The Write Stuff: 3 Expert Tips from Tama Hasson on Academic Science Writing

Dr. Tama Hasson starts off her New Year grilling would-be science writing skills tutors. From January to June, she interviews and evaluates senior graduate students to see if they have the “write stuff” to shepherd Amgen Scholars through the science writing process at UCLA.

The tutors become partners in a summer-long process to train the scholars in writing an academic paper, from proposal to abstract to full paper. It’s a rigorous process that starts even before the scholars arrive to the UCLA campus with an assigned reading list. Week 1 of the program, the students must then produce a proposal based on the reading list. The goal is to prepare Amgen Scholars directly for writing and publishing their research in scientific journals.

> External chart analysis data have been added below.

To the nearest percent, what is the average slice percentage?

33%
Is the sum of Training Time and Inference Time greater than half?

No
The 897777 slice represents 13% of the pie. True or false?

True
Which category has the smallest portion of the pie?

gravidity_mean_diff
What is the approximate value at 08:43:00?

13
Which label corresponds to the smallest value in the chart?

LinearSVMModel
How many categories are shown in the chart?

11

Amgen Scholars are prolific publishers. Looking at just the statistics for UCLA the past year, Hasson counts at least 18 new Amgen Scholars papers. She credits that success in no small part to their science writing training program.

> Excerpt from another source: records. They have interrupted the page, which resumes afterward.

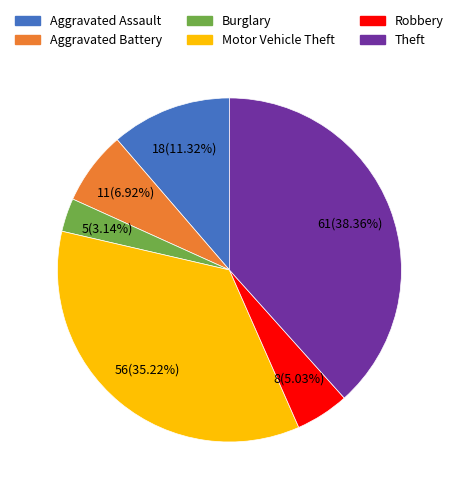

Which slice is the smallest?

Burglary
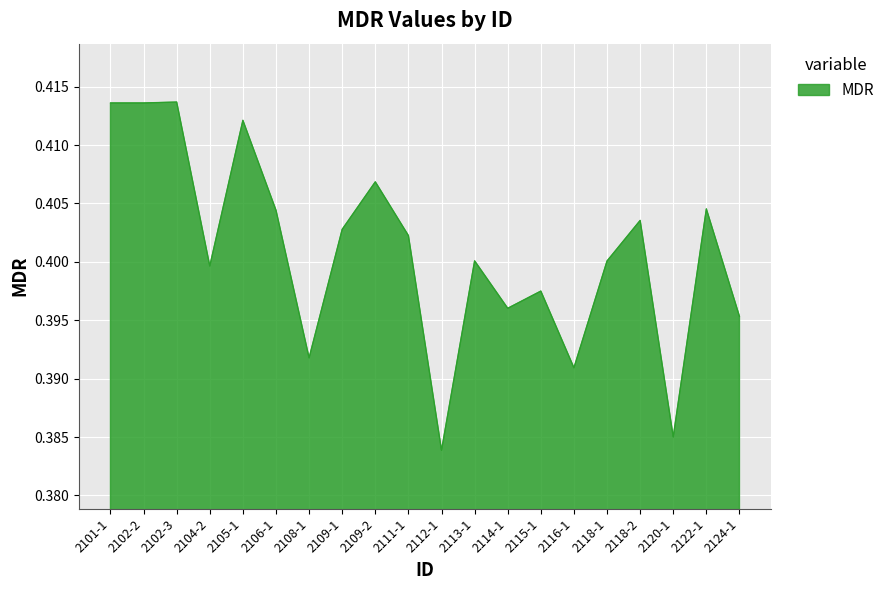

Which category has the lowest value across all series?

2112-1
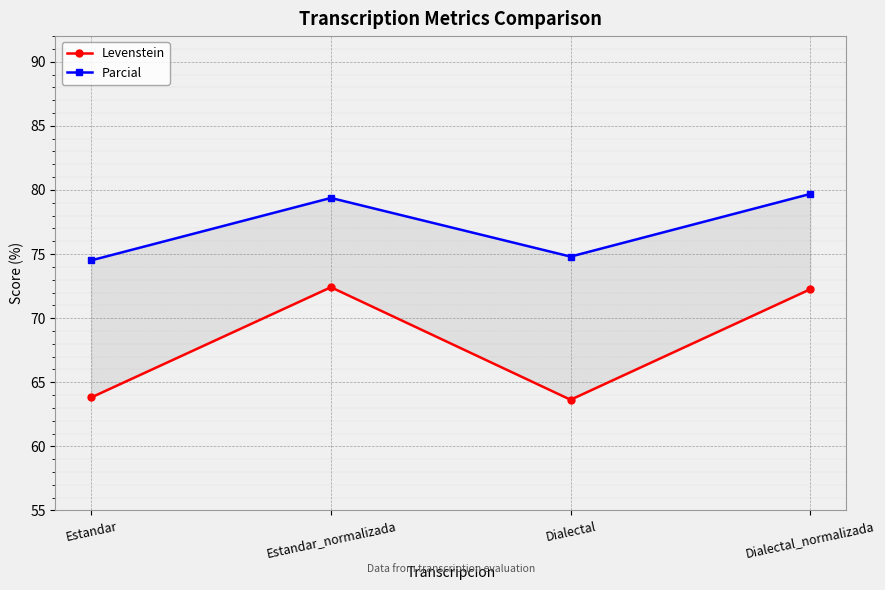

At which category does the chart reach its minimum across all series?

Dialectal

After many years of hiring and training the writing skills tutors and seeing the students’ final papers, as well as being a published Ph.D. scientist herself, Hasson has a wealth of insights into what makes for strong academic science writing. We spoke with her, to get her top 3 tips for our alumni as they work to publish their research.

Know your audience

“You are not writing the paper for you, you are writing the paper for your reader,” Hasson says. Oftentimes, she explains, early career researchers forget that their paper has to be self-explanatory to others.

She likens reading some papers to reading a murder mystery, where you are not sure what is happening moment to moment, but you feel sure you’ll be filled in later. But an academic paper should not read like a mystery; it should read like a story with a natural beginning, middle, and end, where each piece of information shared has significance and logically leads to the next question. “A paper should move forward like a partnership between the writer and reader,” she says.

Also important to knowing your audience is understanding the conventions of the specific research discipline the paper fits within. As throughout the Amgen Scholars Program, Hasson works with students in many disciplines that have different conventions for writing papers. “A chemistry paper is very different than a cell biology paper,” she explains.

Hasson advises that students check with their mentors on the right format for their field. At UCLA, the writing skills tutors encourage conversations early and often between the students and mentors on the specific paper format, especially for references. “Anything the student does should be the discipline norm,” Hasson says.

Remember the big picture

One of the biggest tests in vetting the writing skills tutors for UCLA is how they approach a sample abstract they are asked to edit. Only 60% of candidates pass this test. Hint: If they just fix the typos, they are not going to make the cut.

The key, Hasson says, is understanding the correct structure for an abstract. The sample abstract she provides for the test represents a common error for early academic science writers: forgetting the big picture. “New writers often forget to tell you what the question is their research is addressing,” she says.  “For example, they just hone in on the gene of interest.”

What Hasson likes to see in the writing skills tutor testing is an understanding of how an abstract should be organized and a willingness to rearrange it. The abstract should start with the big picture and then narrow in on the specific question and the approach being taken to address it. This helps set up the paper as an engaging story. “No one is going to want to read your paper if abstract isn’t interesting,” Hasson says.

The same lesson holds true for a full paper. An introduction, for example, should start broad with the big picture and get narrower; for a paper about targeting a gene for cancer, that would mean starting by discussing a particular cancer and a gene, moving to what researchers know about how a gene signaling pathway leads to cell growth, and then on to the goal of creating a new drug based on that pathway.

Welcome feedback and revisions

Writing is a creative process and necessarily involves a lot of destruction and reconstruction along the way. Anyone who has published a scientific paper knows that it goes through many rounds of reviews, from collaborators to peer-review to professional editors. Before working with students, Hasson ensures that the writing skills tutors are prepared for the laborious revision process to come.

“Our tutors need to be used to the idea that in writing, you should welcome feedback,” she says. The tutors review and provide feedback to each part of the scholars’ papers, starting with the proposals. The beauty of the process, she says, is seeing the papers evolve from multiple revisions and sets of commentary.

By no means are these tips all Hasson has to say about best practices for writing scientific papers. Other common mistakes she sees include:

  • Getting caught up in the method in excruciating detail
  • Not paying attention to word limits
  • Not defining abbreviations
  • Making every panel a figure, rather than putting together individual figures side-by-side for descriptive panels
  • Forgetting to include statistical analysis in the methods

The list could go on and on, and writing is something that will improve based on experience throughout your career. But to start, focus on the big picture and nailing the structure for your audience. And, of course, be open and willing to change your approach based on constructive feedback. That’s the write stuff you’ll need to take your papers to the next level!